The Rov of that city was very stringent. When he was presented with a shailoh, he usually ruled that the animal in question was forbidden. After the Taz started working as a menaker, the butchers realized that he knew how to learn, and they began bringing their shailohs to him. After a few weeks, the Rov saw that no shailohs were coming to him, and he went to ask the butchers why this was so. They told him that the new menaker was ruling on their shailohs, which greatly upset the Rov. He declared, “The menaker is feeding people treif meat!”

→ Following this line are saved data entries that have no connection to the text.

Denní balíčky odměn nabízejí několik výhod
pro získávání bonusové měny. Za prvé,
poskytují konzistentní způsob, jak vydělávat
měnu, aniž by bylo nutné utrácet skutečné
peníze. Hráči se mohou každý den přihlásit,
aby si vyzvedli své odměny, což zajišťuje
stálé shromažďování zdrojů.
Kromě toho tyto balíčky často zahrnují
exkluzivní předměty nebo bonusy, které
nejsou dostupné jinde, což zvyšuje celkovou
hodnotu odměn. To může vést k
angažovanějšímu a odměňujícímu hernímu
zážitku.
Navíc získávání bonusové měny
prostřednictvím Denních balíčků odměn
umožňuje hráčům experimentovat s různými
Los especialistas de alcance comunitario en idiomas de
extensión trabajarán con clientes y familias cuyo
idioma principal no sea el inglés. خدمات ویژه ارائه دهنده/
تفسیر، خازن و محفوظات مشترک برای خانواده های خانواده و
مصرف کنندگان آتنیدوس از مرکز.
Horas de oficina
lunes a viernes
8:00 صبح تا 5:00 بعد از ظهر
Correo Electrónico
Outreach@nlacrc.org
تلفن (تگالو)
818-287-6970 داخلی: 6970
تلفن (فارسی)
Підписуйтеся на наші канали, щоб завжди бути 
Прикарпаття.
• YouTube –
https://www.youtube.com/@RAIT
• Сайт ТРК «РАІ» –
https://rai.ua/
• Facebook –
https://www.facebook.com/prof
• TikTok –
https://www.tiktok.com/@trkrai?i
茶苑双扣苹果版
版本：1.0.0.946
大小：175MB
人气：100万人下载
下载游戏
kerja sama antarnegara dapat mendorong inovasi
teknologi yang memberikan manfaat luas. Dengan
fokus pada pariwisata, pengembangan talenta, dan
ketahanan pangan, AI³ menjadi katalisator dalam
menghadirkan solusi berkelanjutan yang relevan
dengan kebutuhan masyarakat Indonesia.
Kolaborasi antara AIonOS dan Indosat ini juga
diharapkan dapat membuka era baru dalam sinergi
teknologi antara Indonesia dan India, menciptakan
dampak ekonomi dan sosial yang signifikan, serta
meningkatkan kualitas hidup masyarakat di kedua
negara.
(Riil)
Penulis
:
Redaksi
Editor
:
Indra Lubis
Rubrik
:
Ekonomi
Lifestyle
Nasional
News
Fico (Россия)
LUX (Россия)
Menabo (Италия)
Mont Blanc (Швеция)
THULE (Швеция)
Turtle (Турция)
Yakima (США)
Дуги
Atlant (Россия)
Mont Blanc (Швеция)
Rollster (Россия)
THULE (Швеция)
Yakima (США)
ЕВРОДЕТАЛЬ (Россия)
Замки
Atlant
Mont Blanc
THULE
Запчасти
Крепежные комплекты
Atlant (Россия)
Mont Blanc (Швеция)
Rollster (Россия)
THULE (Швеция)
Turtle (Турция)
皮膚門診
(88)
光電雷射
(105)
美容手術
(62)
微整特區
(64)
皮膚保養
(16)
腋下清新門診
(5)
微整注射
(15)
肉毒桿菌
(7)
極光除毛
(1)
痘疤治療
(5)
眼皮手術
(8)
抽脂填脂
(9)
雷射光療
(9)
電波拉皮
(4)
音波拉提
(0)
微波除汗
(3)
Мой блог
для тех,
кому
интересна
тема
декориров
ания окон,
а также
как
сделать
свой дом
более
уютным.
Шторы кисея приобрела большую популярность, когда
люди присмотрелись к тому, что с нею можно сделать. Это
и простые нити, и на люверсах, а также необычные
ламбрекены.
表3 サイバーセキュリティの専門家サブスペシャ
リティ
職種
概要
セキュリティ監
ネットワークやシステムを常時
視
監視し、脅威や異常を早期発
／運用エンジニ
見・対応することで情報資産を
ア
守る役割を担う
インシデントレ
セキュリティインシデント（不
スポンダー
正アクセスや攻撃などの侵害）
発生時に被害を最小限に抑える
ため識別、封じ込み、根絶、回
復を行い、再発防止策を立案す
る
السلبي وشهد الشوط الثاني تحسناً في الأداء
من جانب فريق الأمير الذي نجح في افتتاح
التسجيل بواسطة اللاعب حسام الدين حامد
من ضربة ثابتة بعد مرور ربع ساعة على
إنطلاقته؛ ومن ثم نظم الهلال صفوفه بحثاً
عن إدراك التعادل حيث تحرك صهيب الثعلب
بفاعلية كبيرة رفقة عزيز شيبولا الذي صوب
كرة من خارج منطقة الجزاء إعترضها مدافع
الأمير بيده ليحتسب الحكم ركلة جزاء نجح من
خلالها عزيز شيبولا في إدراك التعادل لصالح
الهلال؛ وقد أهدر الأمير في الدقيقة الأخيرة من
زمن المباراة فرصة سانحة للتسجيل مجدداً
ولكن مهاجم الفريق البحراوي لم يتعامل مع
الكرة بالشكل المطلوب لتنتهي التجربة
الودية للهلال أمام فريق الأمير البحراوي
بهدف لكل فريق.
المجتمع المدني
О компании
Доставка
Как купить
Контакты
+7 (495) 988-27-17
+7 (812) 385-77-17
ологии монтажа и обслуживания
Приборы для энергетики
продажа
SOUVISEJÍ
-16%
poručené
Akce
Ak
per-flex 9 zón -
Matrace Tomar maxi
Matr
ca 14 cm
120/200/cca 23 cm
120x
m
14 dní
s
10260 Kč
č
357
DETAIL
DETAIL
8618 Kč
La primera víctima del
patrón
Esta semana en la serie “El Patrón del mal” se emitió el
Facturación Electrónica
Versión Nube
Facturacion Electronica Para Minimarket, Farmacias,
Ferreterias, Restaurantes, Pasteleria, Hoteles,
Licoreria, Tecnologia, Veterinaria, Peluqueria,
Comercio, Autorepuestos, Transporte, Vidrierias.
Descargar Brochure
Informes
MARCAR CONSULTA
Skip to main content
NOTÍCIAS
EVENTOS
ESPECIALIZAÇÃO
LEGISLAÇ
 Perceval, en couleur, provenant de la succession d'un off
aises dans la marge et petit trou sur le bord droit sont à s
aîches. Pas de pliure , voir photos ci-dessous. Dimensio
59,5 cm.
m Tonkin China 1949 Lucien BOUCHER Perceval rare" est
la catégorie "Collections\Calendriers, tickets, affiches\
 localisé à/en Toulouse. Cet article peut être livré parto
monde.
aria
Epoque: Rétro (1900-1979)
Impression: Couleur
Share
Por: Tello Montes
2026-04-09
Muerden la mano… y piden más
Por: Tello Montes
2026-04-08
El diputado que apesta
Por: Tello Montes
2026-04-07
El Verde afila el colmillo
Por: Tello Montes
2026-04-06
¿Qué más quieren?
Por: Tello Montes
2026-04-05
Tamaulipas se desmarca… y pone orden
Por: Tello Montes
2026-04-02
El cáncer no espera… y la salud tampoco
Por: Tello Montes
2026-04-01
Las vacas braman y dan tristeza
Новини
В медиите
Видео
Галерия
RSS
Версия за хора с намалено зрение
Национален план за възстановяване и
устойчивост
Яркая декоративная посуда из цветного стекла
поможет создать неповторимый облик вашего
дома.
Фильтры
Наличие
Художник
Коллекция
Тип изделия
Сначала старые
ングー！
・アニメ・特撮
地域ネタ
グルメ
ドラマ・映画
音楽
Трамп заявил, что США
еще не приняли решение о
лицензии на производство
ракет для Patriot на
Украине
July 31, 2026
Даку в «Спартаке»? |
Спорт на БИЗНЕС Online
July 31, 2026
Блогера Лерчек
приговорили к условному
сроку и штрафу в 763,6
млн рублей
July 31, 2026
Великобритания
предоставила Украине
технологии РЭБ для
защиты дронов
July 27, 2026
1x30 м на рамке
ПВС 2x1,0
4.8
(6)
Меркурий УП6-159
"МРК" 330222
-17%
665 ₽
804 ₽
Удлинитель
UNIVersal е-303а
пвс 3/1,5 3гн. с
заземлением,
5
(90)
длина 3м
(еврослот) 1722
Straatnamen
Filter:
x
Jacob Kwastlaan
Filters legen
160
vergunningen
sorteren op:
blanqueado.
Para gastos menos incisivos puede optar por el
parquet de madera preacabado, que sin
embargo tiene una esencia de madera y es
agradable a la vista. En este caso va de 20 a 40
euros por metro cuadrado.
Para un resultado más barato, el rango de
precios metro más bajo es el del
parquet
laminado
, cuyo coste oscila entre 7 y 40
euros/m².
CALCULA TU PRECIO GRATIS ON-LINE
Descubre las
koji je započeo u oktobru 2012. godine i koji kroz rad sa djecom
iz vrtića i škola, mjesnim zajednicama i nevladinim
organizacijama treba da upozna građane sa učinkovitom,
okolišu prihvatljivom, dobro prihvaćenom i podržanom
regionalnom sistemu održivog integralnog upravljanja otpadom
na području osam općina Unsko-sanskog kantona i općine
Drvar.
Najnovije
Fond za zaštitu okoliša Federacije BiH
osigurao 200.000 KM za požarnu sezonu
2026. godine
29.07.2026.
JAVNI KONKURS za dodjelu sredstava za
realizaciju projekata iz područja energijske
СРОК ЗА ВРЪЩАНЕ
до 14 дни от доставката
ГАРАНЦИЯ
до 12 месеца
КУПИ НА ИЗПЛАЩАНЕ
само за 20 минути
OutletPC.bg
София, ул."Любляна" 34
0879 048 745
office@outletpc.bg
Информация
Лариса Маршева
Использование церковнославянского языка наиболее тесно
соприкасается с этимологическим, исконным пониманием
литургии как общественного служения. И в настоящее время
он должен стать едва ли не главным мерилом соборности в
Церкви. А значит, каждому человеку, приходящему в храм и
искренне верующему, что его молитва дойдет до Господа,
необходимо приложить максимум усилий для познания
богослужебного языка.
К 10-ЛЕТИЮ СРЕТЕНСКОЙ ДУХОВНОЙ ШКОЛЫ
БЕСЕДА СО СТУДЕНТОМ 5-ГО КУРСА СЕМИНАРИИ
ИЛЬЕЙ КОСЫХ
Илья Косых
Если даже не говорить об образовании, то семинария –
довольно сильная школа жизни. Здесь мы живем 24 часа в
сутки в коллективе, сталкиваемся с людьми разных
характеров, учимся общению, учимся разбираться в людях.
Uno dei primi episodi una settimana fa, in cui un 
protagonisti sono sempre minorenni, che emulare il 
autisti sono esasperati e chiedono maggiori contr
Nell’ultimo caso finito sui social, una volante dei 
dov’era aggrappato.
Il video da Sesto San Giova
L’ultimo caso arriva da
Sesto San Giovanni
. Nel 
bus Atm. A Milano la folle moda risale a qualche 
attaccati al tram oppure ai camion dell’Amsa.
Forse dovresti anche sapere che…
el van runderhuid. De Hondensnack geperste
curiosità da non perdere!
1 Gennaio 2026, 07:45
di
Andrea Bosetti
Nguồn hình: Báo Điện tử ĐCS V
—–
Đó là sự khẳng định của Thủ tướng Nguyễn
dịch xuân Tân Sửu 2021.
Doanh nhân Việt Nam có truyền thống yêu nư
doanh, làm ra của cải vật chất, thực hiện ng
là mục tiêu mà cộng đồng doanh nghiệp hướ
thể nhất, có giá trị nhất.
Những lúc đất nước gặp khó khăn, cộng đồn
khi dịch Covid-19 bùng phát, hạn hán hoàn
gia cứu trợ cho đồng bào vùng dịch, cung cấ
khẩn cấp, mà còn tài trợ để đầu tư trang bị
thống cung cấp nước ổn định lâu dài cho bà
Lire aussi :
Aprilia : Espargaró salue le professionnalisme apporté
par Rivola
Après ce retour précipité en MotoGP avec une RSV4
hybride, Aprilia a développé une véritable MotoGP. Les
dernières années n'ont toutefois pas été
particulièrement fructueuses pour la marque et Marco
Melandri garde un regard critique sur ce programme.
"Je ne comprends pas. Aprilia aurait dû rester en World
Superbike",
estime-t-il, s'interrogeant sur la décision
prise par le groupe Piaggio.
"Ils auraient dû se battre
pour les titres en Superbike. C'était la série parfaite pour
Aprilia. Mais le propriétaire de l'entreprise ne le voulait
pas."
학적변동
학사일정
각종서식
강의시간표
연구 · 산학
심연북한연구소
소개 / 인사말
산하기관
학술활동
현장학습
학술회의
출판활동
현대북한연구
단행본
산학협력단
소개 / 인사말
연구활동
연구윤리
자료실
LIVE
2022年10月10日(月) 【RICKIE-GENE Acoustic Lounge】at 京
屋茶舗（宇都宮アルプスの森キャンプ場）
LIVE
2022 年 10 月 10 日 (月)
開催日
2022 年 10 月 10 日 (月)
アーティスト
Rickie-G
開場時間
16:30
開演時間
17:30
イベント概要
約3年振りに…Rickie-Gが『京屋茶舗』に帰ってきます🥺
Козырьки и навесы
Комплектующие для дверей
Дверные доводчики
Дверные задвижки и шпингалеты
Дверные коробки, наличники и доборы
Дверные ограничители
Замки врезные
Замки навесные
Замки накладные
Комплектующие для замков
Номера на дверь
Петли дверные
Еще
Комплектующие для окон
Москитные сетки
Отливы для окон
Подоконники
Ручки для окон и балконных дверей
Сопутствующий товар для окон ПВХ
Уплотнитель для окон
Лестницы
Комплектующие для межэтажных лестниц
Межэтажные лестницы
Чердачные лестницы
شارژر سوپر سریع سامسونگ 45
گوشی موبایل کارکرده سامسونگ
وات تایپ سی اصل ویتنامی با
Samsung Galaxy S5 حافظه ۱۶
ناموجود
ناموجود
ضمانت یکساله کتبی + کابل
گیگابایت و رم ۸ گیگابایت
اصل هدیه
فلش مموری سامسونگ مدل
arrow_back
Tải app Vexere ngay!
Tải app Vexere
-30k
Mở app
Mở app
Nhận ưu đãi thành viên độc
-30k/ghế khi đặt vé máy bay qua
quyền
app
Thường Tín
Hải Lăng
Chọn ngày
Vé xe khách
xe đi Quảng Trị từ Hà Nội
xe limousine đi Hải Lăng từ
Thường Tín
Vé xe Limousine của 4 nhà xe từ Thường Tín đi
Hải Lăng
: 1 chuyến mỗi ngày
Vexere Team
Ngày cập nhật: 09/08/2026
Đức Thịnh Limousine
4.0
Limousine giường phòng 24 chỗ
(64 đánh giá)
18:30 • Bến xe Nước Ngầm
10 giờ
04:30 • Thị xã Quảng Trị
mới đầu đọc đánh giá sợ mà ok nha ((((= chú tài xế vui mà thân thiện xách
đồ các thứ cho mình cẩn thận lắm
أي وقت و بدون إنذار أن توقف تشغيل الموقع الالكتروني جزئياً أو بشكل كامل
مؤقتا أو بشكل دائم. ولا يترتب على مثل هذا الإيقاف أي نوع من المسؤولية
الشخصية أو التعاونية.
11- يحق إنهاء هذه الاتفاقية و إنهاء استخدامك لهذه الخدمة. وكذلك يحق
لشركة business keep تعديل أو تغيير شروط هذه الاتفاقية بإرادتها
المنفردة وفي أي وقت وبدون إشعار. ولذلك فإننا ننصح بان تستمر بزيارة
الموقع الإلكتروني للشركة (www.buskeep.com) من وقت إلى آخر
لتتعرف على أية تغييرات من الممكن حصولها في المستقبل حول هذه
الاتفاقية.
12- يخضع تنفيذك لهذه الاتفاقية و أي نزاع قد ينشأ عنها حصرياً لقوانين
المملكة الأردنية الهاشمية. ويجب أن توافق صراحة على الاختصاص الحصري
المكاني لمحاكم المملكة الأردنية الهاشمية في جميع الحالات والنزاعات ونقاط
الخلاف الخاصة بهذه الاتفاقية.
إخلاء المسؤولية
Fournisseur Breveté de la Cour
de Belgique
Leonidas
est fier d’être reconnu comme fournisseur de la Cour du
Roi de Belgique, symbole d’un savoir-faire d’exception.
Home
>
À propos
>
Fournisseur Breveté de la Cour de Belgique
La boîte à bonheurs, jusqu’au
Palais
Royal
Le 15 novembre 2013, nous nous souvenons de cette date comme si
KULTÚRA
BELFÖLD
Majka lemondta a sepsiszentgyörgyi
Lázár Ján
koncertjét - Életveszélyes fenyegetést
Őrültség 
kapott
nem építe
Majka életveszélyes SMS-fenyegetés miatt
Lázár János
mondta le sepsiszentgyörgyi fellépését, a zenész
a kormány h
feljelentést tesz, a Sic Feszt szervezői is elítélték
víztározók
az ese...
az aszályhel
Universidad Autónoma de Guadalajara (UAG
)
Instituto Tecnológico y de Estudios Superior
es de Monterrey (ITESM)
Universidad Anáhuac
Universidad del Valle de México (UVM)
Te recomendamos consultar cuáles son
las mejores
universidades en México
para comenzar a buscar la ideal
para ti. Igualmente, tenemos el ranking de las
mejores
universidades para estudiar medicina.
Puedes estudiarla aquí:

He immediately placed the Taz in cherem and forbade him from setting foot in the bais medrash, and everyone accepted the Rov’s words that he had been permitting people to eat treif meat.
A few weeks later, a young girl brought a chicken with a shailoh to the Rov. As she left the Rov’s home, the Taz saw that she was crying. He asked her why she was so upset but she wouldn’t speak to him because he was in cherem. The Taz looked at the chicken and understood what the shailoh was. From her tears, he understood that this chicken was needed to feed her family and now that the Rov had said that it was forbidden, they would have nothing to eat.
He told her, “Go back to the Rov and tell him that Sefer Turei Zahav in such-and-such place says that the chicken is permitted.”
The girl did as she was told. The Rov looked up the source in Sefer Turei Zahav and saw that she was correct. He admitted his mistake but he asked her how she knew about this Turei Zahav. The girl tried to avoid answering but finally said that the man who had been placed in cherem had told her about it.
The Rov called the Taz to come inside and demanded that he tell him who he really was. He revealed that he was the author of Sefer Turei Zahav, and this is how his golus ended. Later, the Taz told his students that he had really accepted to stay in golus for longer, but in order not to cause pain to the girl, he allowed his exile to end.
From this story, we can see the Taz’s greatness. He accepted to give up his golus in order to avoid transgressing the prohibition of wronging another Jew. He couldn’t bear to see the girl’s pain when he had the ability to help her.